Le peuple a bien raison d’exiger le démantèlement du système. Car le système c’est d’abord ces comportements indignes. Le FLN, le RND, TAJ et une kyrielle d’autres partis aux acronymes difficiles à retenir, tous leurs cadres et militants, les organisations dites de masse, les associations fantoches de la société civile, la famille dite révolutionnaire, certains patrons de presse et faux hommes d’affaires ont tous prouvé, en retournant la veste toute honte bue, qu’ils sont imperméables au changement et qu’ils sont le véritable mal du pays.

Il y a encore à peine un mois, ils adulaient Bouteflika jusqu’à en faire un prophète, courbaient l’échine devant ses frères, insultaient ses opposants. Aujourd’hui, le héros c’est Gaïd-Salah. En attendant le prochain. Tous ceux qui ont soutenu le cinquième mandat et même le quatrième doivent comprendre que l’Algérie nouvelle ne pourra pas se faire avec eux et leurs bassesses.

Le commandement de l’armée, qui dit avoir la même vision pour l’avenir que le peuple, et qui se présente comme le garant d’une transition apaisée, doit se montrer vigilant. Entamer la nouvelle ère avec ce que le système a produit de plus méprisable, équivaudrait à effectuer un faux départ qui nous ramènera à la case départ avec encore plus de risques pour le pays.

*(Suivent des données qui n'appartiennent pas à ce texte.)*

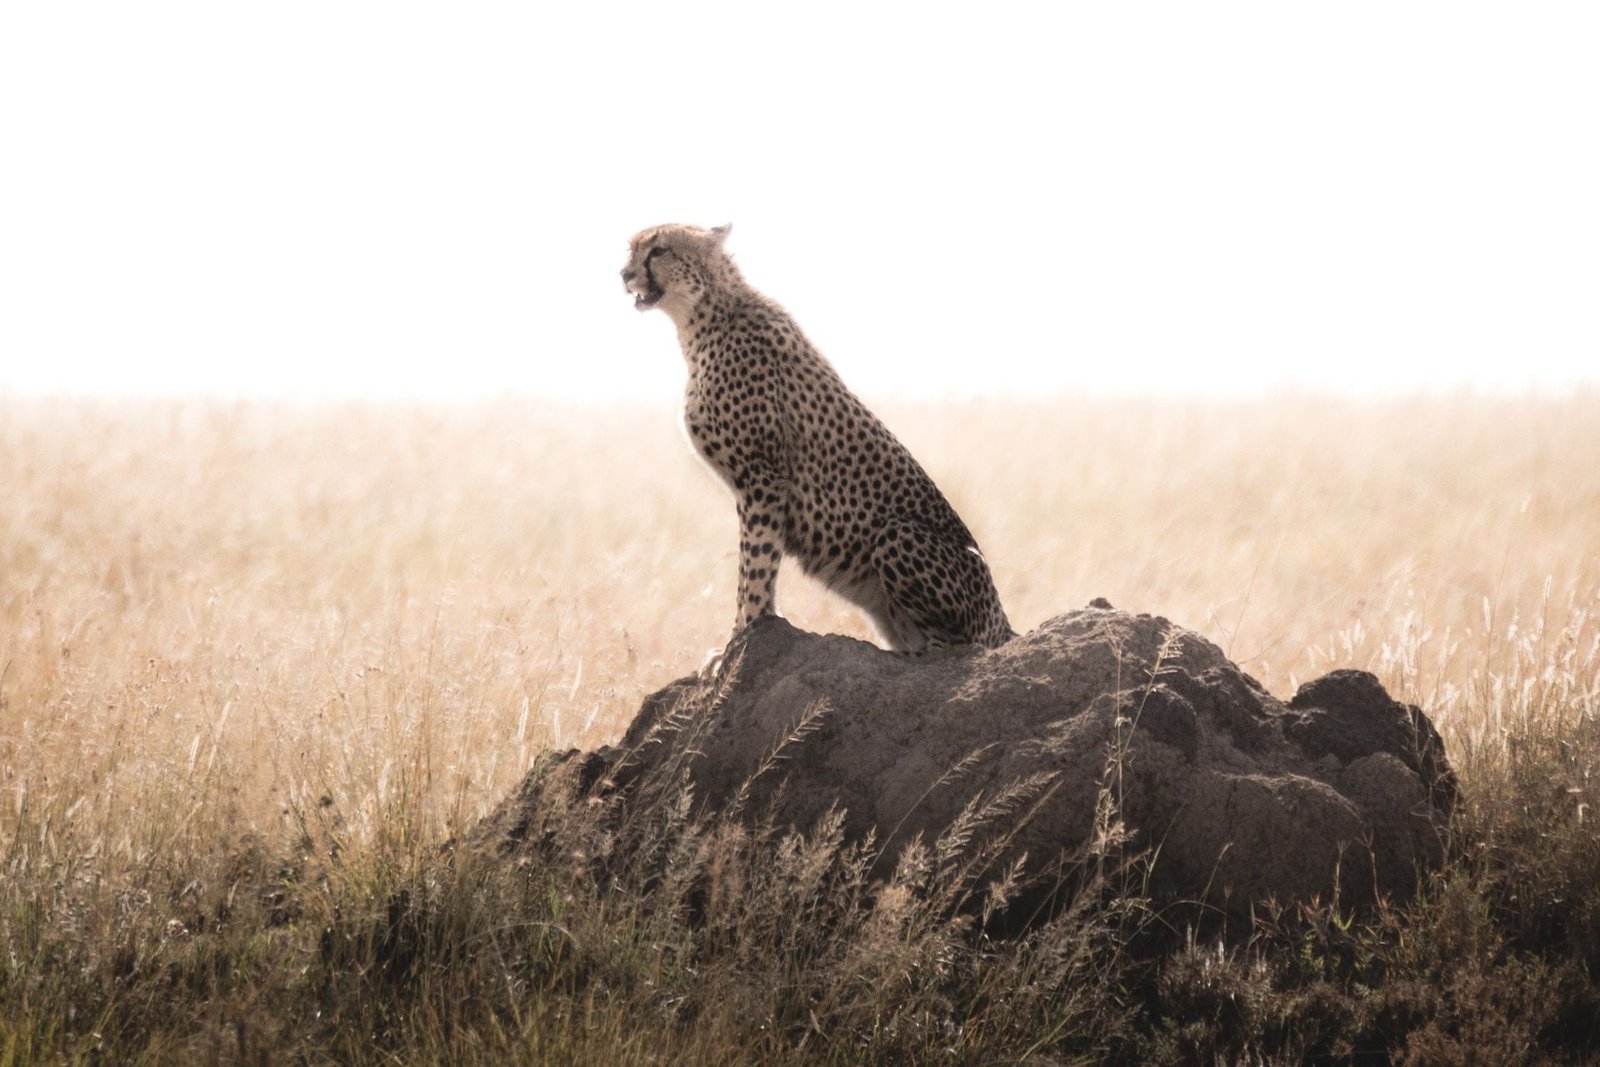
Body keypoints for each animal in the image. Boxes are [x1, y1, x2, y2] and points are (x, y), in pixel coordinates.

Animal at [621, 223, 1015, 654]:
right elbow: (757, 565)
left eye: (659, 251)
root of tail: (1005, 625)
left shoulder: (764, 479)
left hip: (898, 535)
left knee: (957, 648)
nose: (624, 274)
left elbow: (756, 566)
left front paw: (741, 635)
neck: (702, 317)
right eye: (632, 249)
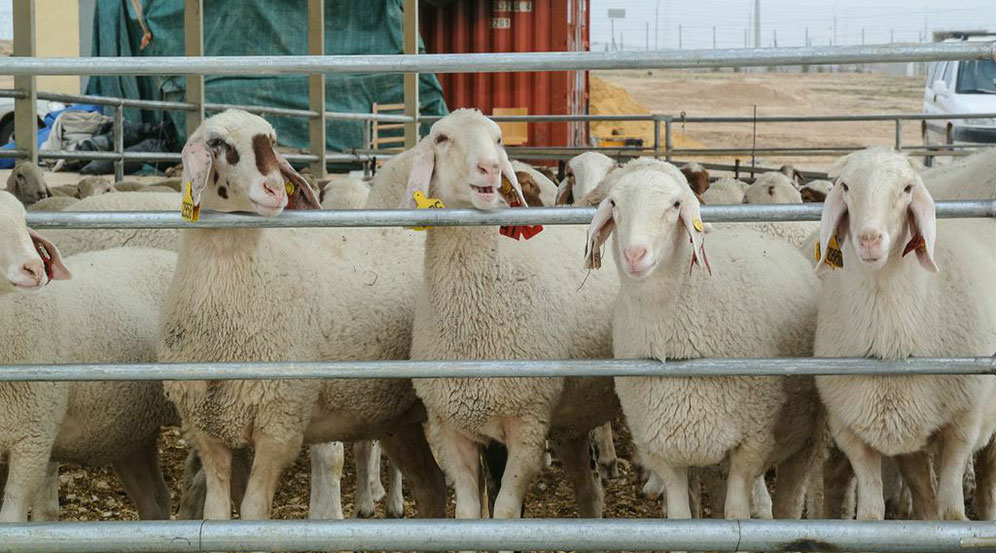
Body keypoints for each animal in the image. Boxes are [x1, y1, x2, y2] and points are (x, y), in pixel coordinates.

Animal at [160, 109, 445, 522]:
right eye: (217, 143)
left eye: (272, 141)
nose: (275, 190)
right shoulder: (206, 429)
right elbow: (215, 515)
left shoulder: (279, 426)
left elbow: (253, 512)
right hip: (396, 416)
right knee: (431, 485)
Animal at [402, 108, 619, 524]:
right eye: (441, 138)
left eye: (499, 139)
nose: (489, 167)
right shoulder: (451, 429)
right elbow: (468, 512)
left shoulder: (527, 426)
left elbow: (504, 514)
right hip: (572, 418)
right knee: (590, 491)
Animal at [583, 158, 823, 520]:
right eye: (613, 203)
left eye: (675, 204)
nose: (635, 254)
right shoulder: (664, 449)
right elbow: (683, 517)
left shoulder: (751, 444)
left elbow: (736, 515)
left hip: (804, 439)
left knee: (790, 498)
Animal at [812, 149, 996, 521]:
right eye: (846, 186)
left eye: (908, 188)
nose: (869, 239)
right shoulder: (855, 430)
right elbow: (871, 514)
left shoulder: (963, 425)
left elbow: (952, 513)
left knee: (988, 471)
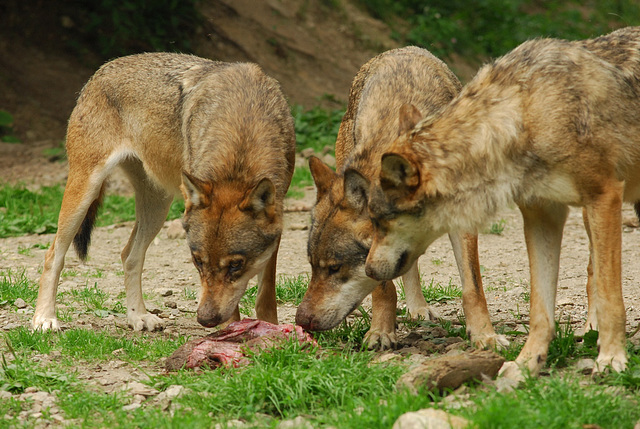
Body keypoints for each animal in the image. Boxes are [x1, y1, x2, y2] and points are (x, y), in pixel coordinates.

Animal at [31, 52, 296, 332]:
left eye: (236, 265)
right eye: (197, 261)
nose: (205, 319)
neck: (243, 128)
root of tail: (101, 70)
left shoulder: (277, 220)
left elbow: (266, 293)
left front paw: (271, 330)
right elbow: (233, 305)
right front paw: (233, 332)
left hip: (158, 206)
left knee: (129, 255)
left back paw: (138, 316)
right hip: (85, 192)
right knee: (53, 255)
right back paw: (44, 319)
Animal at [292, 46, 508, 348]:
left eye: (335, 268)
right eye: (312, 266)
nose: (300, 320)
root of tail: (400, 49)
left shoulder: (463, 221)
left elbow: (473, 288)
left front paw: (485, 336)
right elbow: (384, 289)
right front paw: (380, 332)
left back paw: (418, 309)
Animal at [362, 26, 640, 376]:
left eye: (378, 221)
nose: (368, 270)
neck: (526, 115)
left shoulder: (604, 195)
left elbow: (610, 294)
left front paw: (612, 357)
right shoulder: (541, 214)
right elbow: (539, 309)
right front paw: (526, 365)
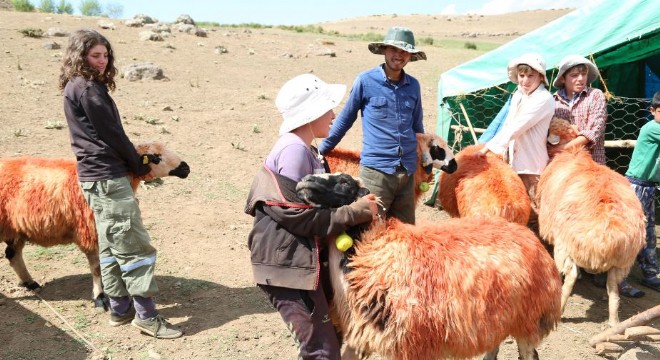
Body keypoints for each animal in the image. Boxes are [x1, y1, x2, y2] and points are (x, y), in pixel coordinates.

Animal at [0, 142, 191, 310]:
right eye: (156, 157)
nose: (186, 168)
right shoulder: (90, 231)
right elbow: (97, 268)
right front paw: (100, 297)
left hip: (15, 230)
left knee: (13, 255)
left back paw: (30, 283)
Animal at [298, 173, 564, 358]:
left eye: (344, 182)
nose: (303, 182)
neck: (373, 250)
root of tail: (533, 239)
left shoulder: (414, 344)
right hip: (499, 320)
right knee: (493, 349)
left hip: (530, 320)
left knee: (529, 354)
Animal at [536, 118, 644, 326]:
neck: (571, 153)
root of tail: (609, 234)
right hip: (621, 262)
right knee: (613, 289)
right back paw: (614, 322)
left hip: (566, 244)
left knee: (570, 276)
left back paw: (560, 309)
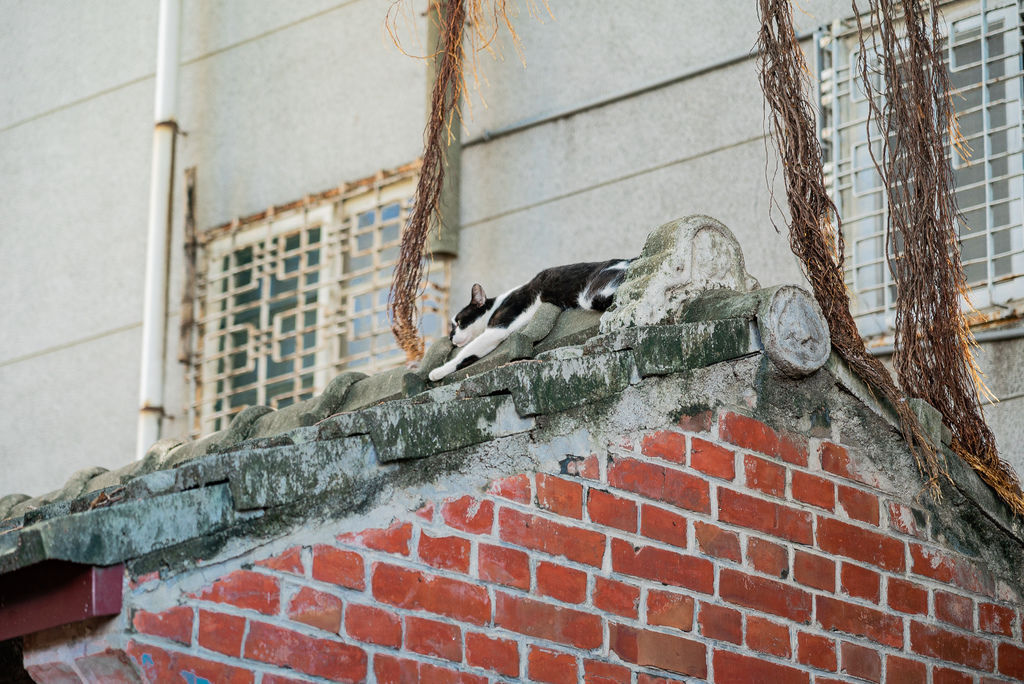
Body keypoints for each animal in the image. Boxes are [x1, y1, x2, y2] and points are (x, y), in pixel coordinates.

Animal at [425, 259, 630, 382]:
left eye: (459, 323)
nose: (451, 337)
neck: (495, 306)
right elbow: (470, 354)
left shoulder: (497, 328)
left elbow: (464, 353)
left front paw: (436, 372)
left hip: (590, 295)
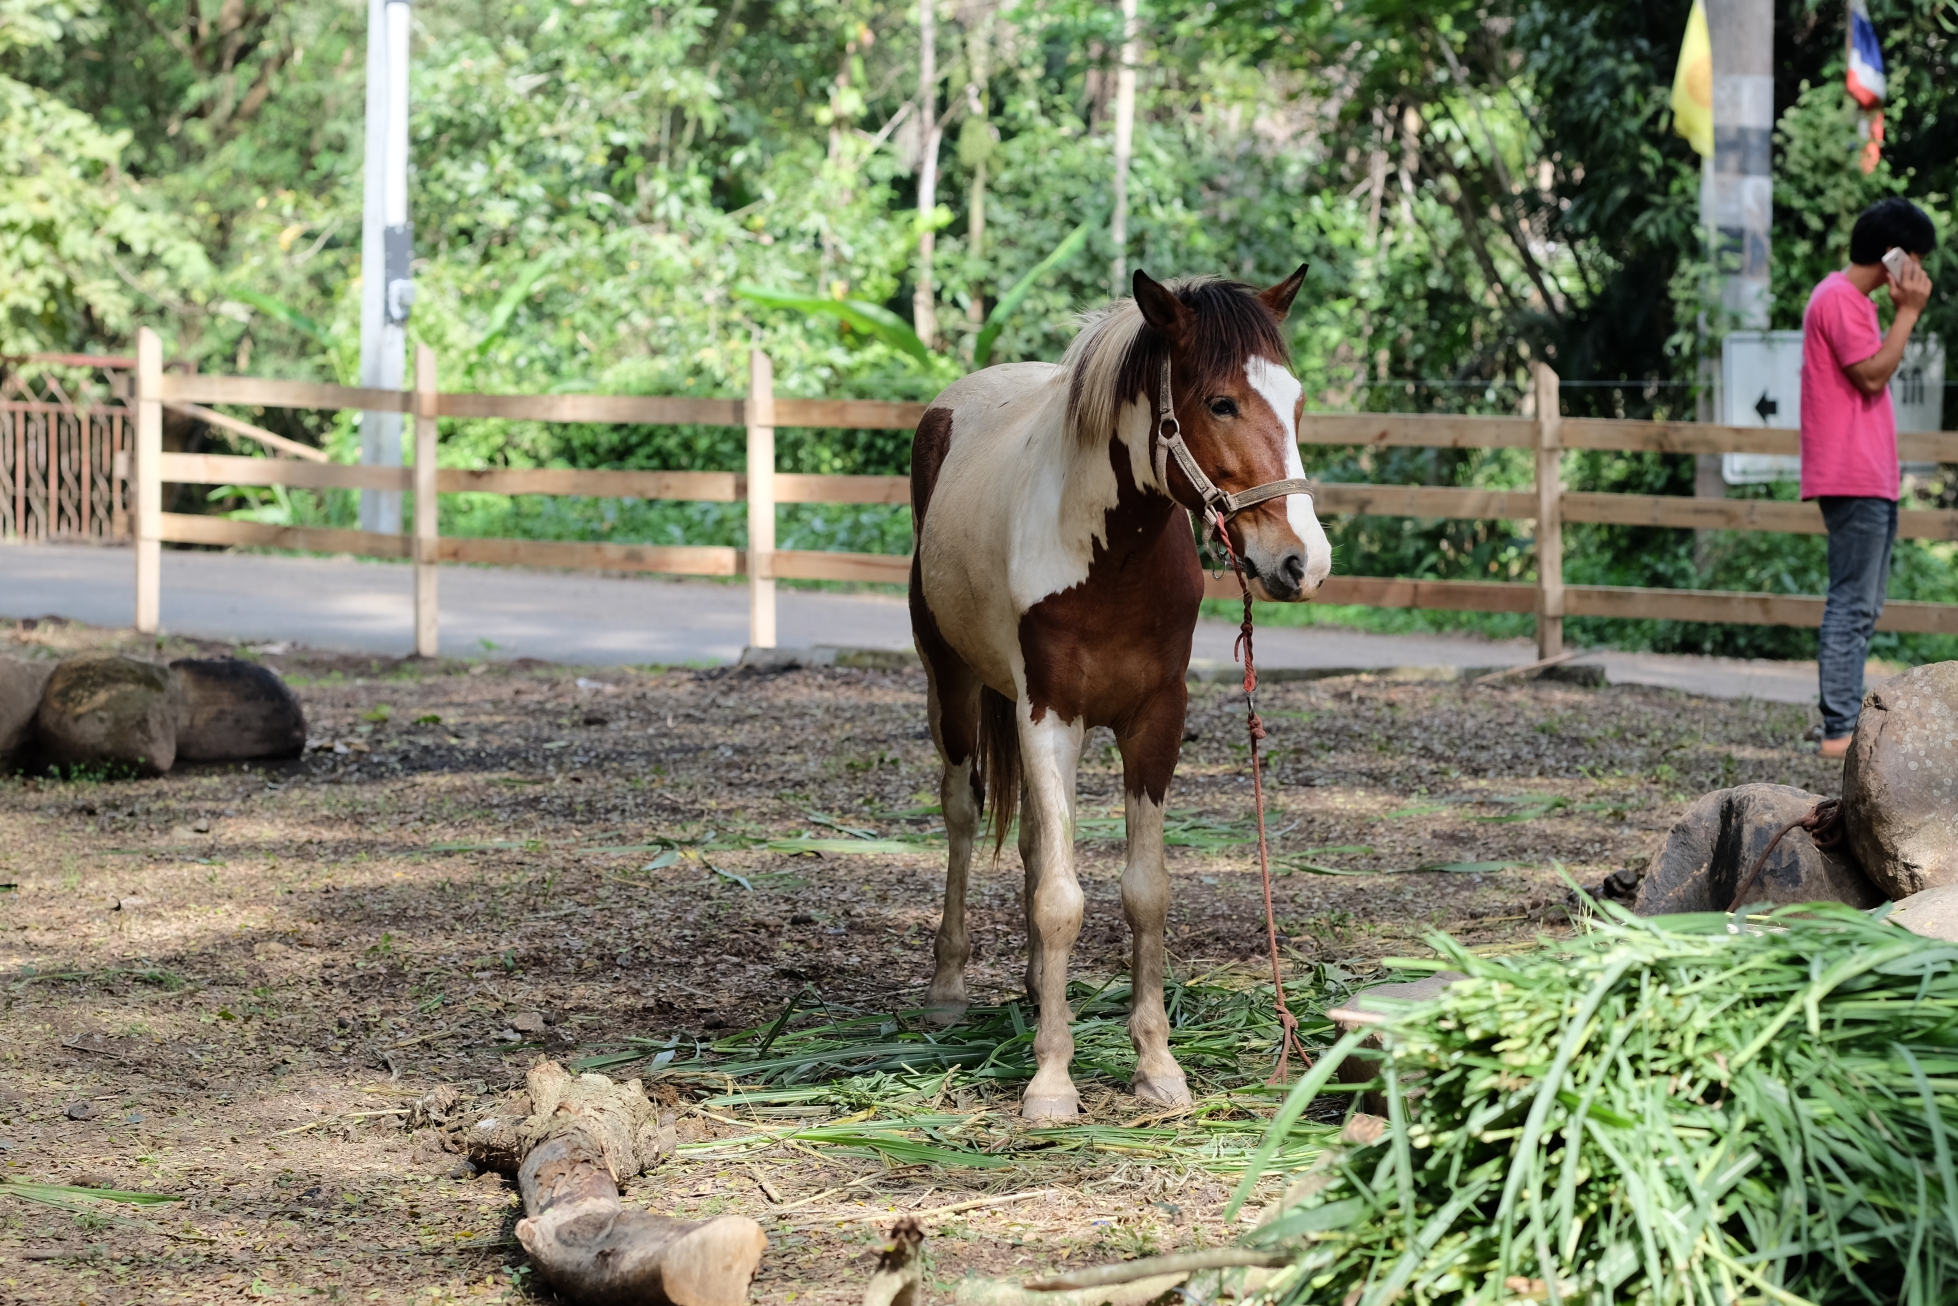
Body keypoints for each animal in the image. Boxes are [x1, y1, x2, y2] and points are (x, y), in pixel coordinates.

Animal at [907, 267, 1332, 1120]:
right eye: (1221, 403)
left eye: (1295, 400)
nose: (1305, 562)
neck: (1109, 562)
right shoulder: (1048, 717)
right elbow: (1062, 900)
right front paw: (1051, 1081)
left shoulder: (1156, 720)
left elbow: (1143, 893)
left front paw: (1157, 1066)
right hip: (953, 685)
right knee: (964, 816)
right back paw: (949, 988)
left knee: (1034, 842)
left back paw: (1035, 989)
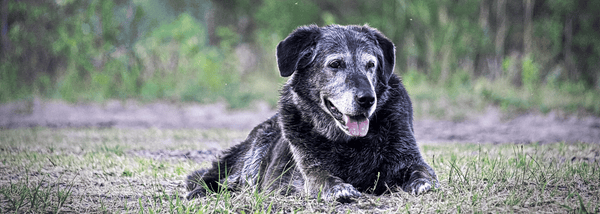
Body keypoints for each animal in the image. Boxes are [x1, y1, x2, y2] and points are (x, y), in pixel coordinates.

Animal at [185, 24, 438, 201]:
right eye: (335, 64)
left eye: (371, 65)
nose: (367, 100)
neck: (348, 143)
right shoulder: (310, 173)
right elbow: (323, 178)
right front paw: (339, 188)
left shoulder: (408, 158)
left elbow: (422, 171)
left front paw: (423, 183)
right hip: (254, 154)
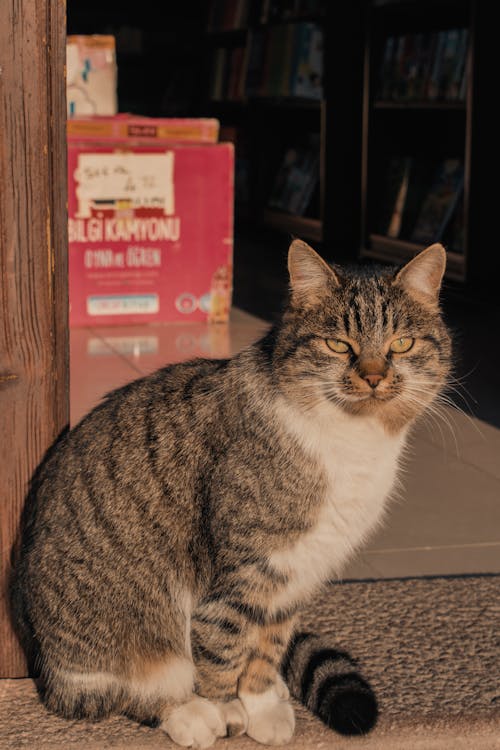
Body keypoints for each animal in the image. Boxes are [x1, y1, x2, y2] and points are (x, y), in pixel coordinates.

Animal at [9, 239, 452, 748]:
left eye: (402, 343)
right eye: (338, 344)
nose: (374, 377)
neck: (354, 440)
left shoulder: (295, 573)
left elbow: (266, 649)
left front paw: (261, 706)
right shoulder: (241, 576)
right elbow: (221, 651)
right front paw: (226, 712)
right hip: (110, 645)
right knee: (112, 694)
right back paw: (188, 714)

Les responsables de l’armée doivent aussi veiller à ce que leur implication et leur positionnement contre le maintien de Bouteflika ne soit pas perçus comme un simple épisode d’une guerre des factions au sein du régime. Poursuivre dès maintenant des corrompus et les jeter à la vindicte populaire et ne pas inquiéter d’autres sur lesquels pèsent de sérieux soupçons n’a rien de rassurant.

Les Algériens ne se sont pas révoltés pour permettre à quelque partie de régler ses comptes avec une autre, à un clan de se venger d’un autre. Ils l’ont fait pour changer leur quotidien en mieux et pour justement que cessent ces pratiques qui ont terni l’image du pays et ébranlé la confiance du citoyen dans les institutions.

Aussi, le plus urgent est de donner des garanties pour que la période de transition qui commence débouche sur un véritable changement et en aucun cas sur un recyclage du système et de ses pratiques. Le futur de l’Algérie se dessinera dans les trois prochains mois et toute tentative de manœuvrer dans le dos du peuple dans cette période cruciale sera lourde de conséquences. L’armée n’aura pas alors une nouvelle chance de prouver que son destin et celui du peuple sont liés.